Extend the forum thread on bass players who use five-string basses, picking up after its final post.

[QUOTED TEXT]
•••••

# Bass players that use 5 string



## Desecrated

Is there any really good metal bass-players that uses a 5 string, or any other kind of musicstyle, i have to record bass all week and I want some inspiration.


----------



## DDDorian

Steve Digiorgio - has played/recorded with Sadus, Death, Autopsy, Tetsament and many others, right now he's playing in Sebastian Bach's band, of all things, well worth your time.


----------



## Naren

I really like the old bassplayer for Incubus, Dirk Lance. I recommend listening to the album, "S.C.I.E.N.C.E." It isn't metal. It's kind of hard rock with influences from funk, electronic music, alternative, rock, and some metal.

Most of the metal bands I like that have 5-string bass players, you can't even hear the bass most of the time (a general problem with modern metal).


----------



## Metal Ken

Steve DiGiorgio of Testament/Sadus/Death/Iced Earth/blah blah Blah..
Eric Langlois, Cryptopsy
Tony Choy,Atheist
Novy, Behemoth/Vader/Dies Iraes/Devilyn
Orion/Behemoth


----------



## DDDorian

Slightly off topic, but I read on Blabbermouth the other day that Sean Malone (ex-Cynic/OSI) is putting out a theory/instructional bass book through Hal Leonard. The blurb made a point of mentioning that it was very bass-specific but it would be cool to own nonetheless.

•••••

Dataset entries

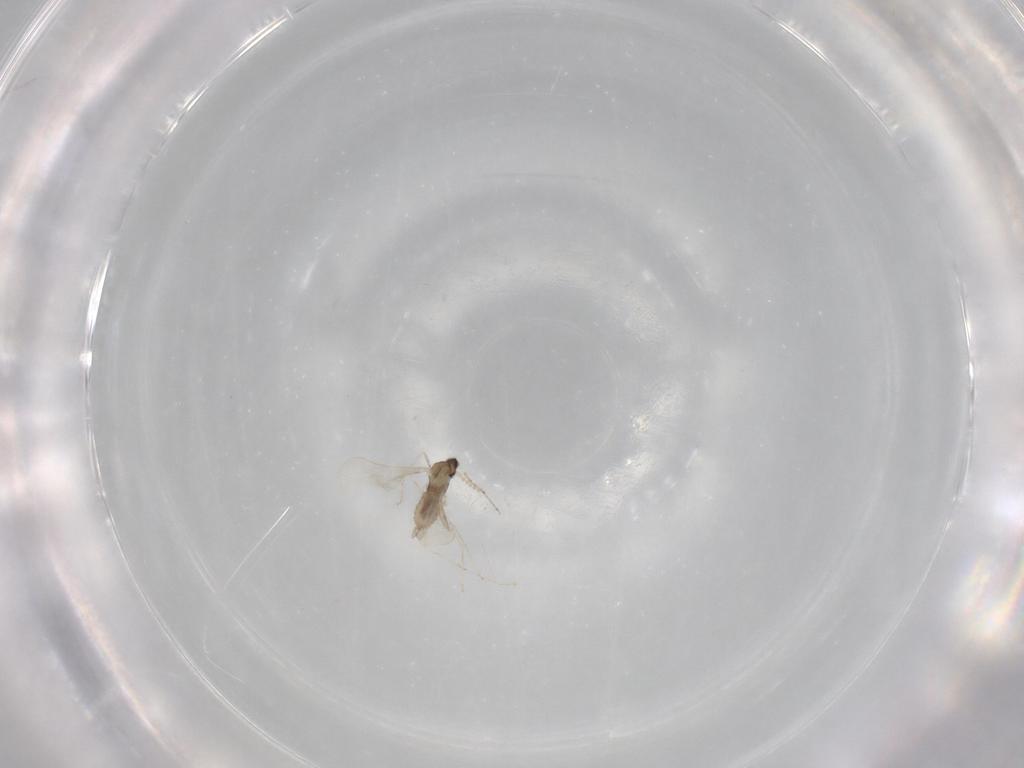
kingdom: Animalia
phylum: Arthropoda
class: Insecta
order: Diptera
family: Cecidomyiidae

•••••

[IN RESPONSE]
----------



## Nats

Naren said:


> I really like the old bassplayer for Incubus, Dirk Lance. I recommend listening to the album, "S.C.I.E.N.C.E." It isn't metal. It's kind of hard rock with influences from funk, electronic music, alternative, rock, and some metal.
> 
> Most of the metal bands I like that have 5-string bass players, you can't even hear the bass most of the time (a general problem with modern metal).


yup. too bad he's not in the band anymore. i never found out why he left (or got kicked out) i like his playing on their first cd the best. but SCIENCE is badass too


----------



## grim tr00 kvlt

Alex Webster, Steve DiGiorgio, the guy from Mudvayne is quite good too for slap/pop bass playing.


----------



## garcia3441

Robert Trujillo of Metallica, uses a Zon Sonus RT5


----------



## Shawn

There are so many 5-string bass players to list that I like, recently, my favorite 5-string bass player has been Tony Franklin from Tony MacAlpine's Premonition and Evolution, he is awesome. 

Dirk Lance is good and so is Steve DiGiorgio and just about every one that was listed so far.


----------



## garcia3441

Nikki Sixx uses a 5-string (Sometimes)


----------



## D-EJ915

Singer/bassist from Becoming the Archetype.


----------



## Metal Ken

I forget morbid angel, but David Vincent doesnt use them all the time... most of the time he uses a 4 string tuned to Bb and a 4 string tuned to Eb.. but i've seen him with a 5 string once or twice i tihnk.


----------



## Rick

The bassists from Unearth and Through the Eyes of the Dead.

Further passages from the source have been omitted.